#### About this task
A word-for-word copy of the listing is what's needed; leave out every image.

(Provided records begins)

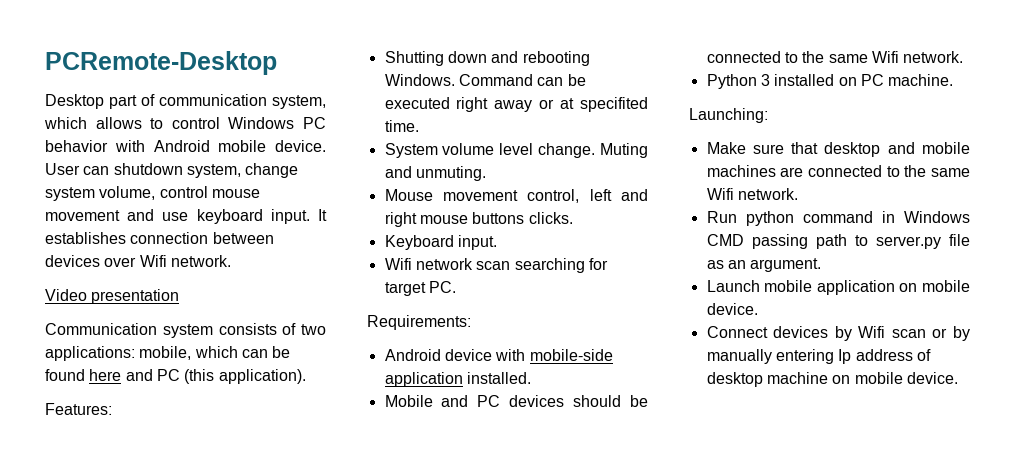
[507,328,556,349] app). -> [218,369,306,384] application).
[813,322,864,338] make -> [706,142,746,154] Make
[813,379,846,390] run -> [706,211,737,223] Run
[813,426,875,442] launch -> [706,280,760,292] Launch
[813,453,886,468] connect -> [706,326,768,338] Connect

(Provided records ends)

#### Answer space
[507,328,556,349] app). -> [218,369,306,384] application).
[813,322,864,338] make -> [706,142,746,154] Make
[813,379,846,390] run -> [706,211,737,223] Run
[813,426,875,442] launch -> [706,280,760,292] Launch
[813,453,886,468] connect -> [706,326,768,338] Connect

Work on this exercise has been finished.